> _Directions for this task_: Search the records below for "Is worker in". Return that line and all remaining lines exactly.

[Given data]

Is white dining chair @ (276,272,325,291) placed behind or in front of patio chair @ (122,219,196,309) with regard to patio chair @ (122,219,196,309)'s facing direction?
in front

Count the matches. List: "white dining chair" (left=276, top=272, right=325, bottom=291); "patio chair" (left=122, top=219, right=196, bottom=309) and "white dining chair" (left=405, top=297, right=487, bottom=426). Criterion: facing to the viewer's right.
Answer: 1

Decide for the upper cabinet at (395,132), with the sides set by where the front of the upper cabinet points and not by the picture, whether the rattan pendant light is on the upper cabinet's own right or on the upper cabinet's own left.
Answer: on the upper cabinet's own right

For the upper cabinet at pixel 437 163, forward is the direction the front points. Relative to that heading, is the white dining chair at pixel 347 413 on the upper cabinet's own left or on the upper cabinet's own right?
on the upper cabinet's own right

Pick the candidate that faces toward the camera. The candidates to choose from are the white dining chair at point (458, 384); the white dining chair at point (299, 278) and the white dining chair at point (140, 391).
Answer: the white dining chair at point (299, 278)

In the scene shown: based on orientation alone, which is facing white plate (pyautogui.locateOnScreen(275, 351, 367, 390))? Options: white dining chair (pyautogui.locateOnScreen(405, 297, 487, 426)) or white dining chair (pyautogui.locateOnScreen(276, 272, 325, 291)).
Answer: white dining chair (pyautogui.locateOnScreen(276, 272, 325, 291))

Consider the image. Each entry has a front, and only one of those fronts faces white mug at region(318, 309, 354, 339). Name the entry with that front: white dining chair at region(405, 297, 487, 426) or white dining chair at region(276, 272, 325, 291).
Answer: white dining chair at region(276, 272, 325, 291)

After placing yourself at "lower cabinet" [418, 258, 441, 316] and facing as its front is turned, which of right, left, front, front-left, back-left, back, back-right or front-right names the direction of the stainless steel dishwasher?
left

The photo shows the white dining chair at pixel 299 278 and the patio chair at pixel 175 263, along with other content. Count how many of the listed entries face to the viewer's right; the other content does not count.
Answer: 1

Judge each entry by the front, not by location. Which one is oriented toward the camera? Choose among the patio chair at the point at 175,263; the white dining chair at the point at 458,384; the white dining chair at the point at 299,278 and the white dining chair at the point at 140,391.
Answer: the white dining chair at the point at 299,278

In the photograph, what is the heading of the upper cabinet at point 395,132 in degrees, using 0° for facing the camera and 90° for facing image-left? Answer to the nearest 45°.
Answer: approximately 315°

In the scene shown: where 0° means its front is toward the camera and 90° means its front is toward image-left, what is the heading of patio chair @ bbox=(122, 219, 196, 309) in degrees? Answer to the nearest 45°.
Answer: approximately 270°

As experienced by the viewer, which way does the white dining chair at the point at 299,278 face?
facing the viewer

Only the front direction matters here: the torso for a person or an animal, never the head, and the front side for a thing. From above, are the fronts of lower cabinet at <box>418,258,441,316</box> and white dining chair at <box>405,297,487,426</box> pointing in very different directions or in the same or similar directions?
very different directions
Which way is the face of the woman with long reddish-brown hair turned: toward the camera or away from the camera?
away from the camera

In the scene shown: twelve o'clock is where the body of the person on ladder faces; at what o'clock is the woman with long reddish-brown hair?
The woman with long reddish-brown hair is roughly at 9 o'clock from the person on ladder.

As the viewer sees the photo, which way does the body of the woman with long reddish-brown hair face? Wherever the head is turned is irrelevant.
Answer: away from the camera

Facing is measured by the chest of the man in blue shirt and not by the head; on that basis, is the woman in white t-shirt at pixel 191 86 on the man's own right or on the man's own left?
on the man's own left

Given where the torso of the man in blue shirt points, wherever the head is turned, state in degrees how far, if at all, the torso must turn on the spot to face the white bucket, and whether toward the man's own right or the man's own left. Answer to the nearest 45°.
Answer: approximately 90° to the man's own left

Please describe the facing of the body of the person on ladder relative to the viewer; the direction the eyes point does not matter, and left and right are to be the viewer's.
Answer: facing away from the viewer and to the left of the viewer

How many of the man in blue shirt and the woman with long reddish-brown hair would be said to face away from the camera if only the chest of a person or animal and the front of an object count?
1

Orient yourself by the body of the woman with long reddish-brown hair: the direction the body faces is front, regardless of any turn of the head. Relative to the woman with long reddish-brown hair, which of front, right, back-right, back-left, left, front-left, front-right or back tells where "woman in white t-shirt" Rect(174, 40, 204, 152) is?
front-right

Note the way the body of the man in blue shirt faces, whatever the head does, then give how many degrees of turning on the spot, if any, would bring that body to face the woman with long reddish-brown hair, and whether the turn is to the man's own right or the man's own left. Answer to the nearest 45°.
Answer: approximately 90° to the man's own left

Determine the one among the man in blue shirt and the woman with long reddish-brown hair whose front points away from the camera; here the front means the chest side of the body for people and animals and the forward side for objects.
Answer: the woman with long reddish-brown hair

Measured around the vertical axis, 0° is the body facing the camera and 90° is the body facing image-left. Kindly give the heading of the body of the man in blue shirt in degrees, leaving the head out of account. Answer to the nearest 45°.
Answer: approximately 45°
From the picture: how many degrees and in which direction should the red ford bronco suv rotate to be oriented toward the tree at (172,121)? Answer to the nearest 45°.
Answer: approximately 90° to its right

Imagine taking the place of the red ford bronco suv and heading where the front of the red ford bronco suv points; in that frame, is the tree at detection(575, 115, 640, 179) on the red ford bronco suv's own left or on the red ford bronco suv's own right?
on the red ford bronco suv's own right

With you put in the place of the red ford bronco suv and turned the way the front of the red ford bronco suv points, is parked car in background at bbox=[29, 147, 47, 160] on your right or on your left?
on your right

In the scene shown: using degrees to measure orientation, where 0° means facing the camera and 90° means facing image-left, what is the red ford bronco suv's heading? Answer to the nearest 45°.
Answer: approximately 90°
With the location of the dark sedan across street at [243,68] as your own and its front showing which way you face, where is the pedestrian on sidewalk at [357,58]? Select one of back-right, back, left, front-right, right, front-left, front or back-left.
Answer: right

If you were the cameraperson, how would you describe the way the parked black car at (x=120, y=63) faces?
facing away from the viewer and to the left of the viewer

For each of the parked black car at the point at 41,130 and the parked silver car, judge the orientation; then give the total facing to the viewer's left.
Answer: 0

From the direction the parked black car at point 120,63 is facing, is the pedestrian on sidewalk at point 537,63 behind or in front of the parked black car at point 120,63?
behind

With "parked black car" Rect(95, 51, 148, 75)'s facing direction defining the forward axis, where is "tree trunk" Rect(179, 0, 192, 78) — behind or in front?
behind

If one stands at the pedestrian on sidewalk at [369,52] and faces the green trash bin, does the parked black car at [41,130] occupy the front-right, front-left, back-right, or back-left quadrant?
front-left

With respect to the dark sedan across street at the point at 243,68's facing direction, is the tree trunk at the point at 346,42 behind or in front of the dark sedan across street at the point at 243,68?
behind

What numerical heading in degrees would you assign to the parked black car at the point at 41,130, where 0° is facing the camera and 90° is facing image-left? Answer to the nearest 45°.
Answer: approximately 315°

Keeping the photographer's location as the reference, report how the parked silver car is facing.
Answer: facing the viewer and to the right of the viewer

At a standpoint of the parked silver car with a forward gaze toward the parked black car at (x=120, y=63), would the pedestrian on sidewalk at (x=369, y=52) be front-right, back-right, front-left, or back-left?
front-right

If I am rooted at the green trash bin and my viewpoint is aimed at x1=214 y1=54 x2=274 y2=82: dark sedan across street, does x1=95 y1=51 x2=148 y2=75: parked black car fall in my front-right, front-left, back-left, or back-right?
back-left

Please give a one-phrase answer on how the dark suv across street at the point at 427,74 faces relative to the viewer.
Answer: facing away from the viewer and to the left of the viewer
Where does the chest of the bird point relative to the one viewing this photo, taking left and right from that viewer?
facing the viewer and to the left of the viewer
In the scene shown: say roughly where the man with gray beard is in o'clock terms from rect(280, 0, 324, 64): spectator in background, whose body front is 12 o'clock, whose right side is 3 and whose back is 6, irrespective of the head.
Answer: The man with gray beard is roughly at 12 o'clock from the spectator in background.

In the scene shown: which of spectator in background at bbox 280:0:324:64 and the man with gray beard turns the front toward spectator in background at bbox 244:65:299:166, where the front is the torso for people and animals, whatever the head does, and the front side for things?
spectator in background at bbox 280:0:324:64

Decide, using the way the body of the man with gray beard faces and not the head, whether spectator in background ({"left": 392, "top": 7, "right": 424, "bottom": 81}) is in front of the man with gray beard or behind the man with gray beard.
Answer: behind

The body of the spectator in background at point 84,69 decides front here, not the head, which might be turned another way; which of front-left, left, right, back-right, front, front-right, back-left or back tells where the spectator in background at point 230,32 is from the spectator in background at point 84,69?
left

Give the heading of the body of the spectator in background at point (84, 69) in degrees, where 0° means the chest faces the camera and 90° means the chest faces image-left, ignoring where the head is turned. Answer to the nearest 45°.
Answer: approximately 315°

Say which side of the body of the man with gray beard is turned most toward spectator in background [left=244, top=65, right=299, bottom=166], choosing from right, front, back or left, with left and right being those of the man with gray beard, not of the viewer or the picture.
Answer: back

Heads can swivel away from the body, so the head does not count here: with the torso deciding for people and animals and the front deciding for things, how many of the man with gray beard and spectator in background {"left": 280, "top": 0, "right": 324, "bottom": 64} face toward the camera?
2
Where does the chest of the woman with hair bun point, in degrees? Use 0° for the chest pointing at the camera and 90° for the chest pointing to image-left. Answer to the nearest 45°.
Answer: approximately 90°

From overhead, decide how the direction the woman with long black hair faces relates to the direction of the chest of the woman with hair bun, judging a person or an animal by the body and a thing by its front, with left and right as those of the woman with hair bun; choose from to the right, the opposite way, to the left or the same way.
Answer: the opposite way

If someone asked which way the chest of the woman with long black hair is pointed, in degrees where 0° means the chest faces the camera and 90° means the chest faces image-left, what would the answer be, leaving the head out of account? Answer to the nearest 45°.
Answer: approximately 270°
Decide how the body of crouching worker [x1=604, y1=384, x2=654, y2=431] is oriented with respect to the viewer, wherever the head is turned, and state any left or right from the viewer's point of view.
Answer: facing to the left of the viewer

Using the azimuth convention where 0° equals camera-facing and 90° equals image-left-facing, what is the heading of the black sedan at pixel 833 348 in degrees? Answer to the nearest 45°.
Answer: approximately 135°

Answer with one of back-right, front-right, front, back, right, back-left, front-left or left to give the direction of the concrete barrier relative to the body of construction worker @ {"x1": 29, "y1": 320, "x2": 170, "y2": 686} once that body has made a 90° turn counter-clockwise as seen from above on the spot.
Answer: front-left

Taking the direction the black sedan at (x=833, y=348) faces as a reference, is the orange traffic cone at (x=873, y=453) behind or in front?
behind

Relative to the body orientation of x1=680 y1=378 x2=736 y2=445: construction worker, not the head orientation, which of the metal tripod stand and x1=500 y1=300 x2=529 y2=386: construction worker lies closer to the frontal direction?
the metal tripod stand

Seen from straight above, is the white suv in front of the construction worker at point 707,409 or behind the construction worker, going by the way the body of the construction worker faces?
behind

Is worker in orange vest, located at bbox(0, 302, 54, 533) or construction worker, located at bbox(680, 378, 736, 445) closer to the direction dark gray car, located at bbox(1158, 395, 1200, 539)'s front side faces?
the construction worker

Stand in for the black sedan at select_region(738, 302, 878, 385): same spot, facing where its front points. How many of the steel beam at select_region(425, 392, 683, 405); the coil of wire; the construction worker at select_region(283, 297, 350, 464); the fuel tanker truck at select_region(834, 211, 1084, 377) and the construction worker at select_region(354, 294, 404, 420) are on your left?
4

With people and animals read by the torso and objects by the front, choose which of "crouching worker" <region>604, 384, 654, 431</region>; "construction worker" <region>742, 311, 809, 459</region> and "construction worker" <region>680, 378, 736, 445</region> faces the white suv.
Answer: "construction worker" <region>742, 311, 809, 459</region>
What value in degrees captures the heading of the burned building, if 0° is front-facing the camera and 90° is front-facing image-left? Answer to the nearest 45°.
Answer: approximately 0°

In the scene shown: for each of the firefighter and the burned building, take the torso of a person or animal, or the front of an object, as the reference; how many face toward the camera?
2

[/Given data]

> _Your solution_:
Is worker in orange vest, located at bbox(0, 302, 54, 533) or construction worker, located at bbox(680, 378, 736, 445) closer to the direction dark gray car, located at bbox(1158, 395, 1200, 539)'s front side faces?
the construction worker

Stand in for the black sedan at select_region(738, 302, 878, 385): same spot, facing where its front points. How many of the steel beam at select_region(425, 392, 683, 405); the coil of wire; the construction worker at select_region(283, 297, 350, 464); the fuel tanker truck at select_region(834, 211, 1084, 377) and the construction worker at select_region(354, 294, 404, 420) are on your left?
4

With people and animals read by the torso and objects by the front, choose which of "crouching worker" <region>604, 384, 654, 431</region>; "construction worker" <region>742, 311, 809, 459</region> and "construction worker" <region>680, 378, 736, 445</region> faces the white suv.
Answer: "construction worker" <region>742, 311, 809, 459</region>
What value in degrees captures the heading of the burned building, if 0° is front-facing the camera and 90° is front-facing image-left? Answer to the nearest 45°.
Answer: approximately 0°

In the scene shown: for each of the firefighter and the burned building, take the torso of a person or animal, or the front of an object, as the reference; how many face toward the camera?
2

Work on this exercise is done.